The word Immune is derived from the Latin meaning exempt. In the late 18th century a physician named Edward Jenner noticed that milk-maids, although frequently developed cowpox, very rarely developed smallpox. He carried out an experiment in which he injected pus from a cowpox lesion into a healthy boy. Obviously the boy developed cowpox. Jenner then injected the same boy with puss from a smallpox lesion. But the boy didn't develop smallpox. This is because the cowpox virus is very similar to the smallpox virus only it's much less harmful. As the two viruses were so similar, if the immune system could overcome the less dangerous cowpox it would be able to quickly recognise and destroy the much more threatening smallpox virus.

The body had developed cells which "remembered" cowpox-like viruses. This is how vaccination came about. Vaccination is derived from the word vacca meaning cow.
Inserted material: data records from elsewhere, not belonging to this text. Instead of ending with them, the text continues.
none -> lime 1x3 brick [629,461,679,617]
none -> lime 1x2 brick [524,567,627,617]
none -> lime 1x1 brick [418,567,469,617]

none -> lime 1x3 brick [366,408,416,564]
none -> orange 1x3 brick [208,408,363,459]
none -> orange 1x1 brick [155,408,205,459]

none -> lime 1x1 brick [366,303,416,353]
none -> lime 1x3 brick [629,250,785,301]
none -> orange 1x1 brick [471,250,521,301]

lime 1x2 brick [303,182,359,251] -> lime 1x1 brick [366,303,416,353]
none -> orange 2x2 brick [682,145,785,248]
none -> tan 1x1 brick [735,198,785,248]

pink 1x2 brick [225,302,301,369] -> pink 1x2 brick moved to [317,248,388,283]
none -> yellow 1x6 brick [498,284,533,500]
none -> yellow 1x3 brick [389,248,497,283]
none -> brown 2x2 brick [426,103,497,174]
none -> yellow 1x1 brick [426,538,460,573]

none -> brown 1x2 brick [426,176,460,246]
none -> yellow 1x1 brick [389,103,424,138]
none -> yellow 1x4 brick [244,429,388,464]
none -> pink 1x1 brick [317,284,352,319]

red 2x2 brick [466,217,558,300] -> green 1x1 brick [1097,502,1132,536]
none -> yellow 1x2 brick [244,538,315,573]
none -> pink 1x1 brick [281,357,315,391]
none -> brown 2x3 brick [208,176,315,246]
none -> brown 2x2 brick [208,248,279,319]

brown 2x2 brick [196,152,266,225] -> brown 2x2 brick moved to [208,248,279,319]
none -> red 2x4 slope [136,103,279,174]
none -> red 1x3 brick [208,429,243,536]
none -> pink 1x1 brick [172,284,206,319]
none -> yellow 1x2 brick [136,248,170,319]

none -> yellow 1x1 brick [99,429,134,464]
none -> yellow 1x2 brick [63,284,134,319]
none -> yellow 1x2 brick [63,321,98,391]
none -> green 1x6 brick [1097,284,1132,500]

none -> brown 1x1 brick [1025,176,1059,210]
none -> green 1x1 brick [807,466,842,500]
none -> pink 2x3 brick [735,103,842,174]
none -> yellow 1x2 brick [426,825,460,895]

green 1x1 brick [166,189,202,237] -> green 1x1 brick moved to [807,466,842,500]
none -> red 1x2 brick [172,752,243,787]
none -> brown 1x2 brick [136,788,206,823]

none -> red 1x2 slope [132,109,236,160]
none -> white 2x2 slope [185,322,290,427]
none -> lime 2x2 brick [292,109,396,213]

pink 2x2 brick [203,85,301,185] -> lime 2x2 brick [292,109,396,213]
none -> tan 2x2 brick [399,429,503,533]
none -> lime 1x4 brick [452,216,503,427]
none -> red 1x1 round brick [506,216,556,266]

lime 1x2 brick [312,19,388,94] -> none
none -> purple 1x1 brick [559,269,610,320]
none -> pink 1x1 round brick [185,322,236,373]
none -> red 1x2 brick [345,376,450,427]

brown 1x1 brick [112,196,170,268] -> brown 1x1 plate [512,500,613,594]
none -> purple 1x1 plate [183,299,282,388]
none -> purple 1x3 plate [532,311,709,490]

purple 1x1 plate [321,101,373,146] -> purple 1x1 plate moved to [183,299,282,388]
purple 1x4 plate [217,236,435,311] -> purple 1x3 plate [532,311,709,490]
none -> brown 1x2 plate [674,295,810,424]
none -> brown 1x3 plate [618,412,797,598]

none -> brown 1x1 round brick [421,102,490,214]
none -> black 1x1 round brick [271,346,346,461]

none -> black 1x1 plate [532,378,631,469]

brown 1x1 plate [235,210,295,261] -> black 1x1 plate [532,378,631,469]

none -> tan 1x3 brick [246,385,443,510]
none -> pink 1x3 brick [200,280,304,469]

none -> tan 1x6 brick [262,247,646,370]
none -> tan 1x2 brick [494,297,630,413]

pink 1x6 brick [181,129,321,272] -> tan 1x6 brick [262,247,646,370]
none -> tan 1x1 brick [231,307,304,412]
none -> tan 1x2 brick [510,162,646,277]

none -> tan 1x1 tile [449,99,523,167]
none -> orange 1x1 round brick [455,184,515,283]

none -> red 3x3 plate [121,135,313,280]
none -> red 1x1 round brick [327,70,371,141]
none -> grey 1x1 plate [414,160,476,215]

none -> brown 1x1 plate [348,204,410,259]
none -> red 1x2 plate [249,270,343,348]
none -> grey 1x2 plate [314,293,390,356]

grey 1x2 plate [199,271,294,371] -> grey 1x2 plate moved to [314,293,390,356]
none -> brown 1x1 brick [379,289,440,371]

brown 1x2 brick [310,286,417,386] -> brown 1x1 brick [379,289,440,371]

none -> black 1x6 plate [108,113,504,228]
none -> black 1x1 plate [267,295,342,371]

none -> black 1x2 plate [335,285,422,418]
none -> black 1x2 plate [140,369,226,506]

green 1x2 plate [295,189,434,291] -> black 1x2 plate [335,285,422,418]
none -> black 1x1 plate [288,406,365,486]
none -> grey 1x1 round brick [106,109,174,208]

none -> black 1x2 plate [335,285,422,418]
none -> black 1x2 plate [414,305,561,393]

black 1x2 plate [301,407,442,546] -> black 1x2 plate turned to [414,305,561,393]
Later on Louis Pasteur showed that attentuated (weakened) live viruses and heat killed bacteria can be used for vaccination against disease.

Types of Immunisation

Active. Active immunisation is termed vaccination and elicits a response from the body that provides protective immunity.
Passive. Passive Immunisation is the injection of antibodies into the body to provide short-term protection.

Vaccination is intended to provide long-term protection after its administration. So the most important quality a vaccine must have is to generate immunological memory.

Currently Available Vaccines

A very important point to note is that live vaccines should never be given to immunosuppressed individuals.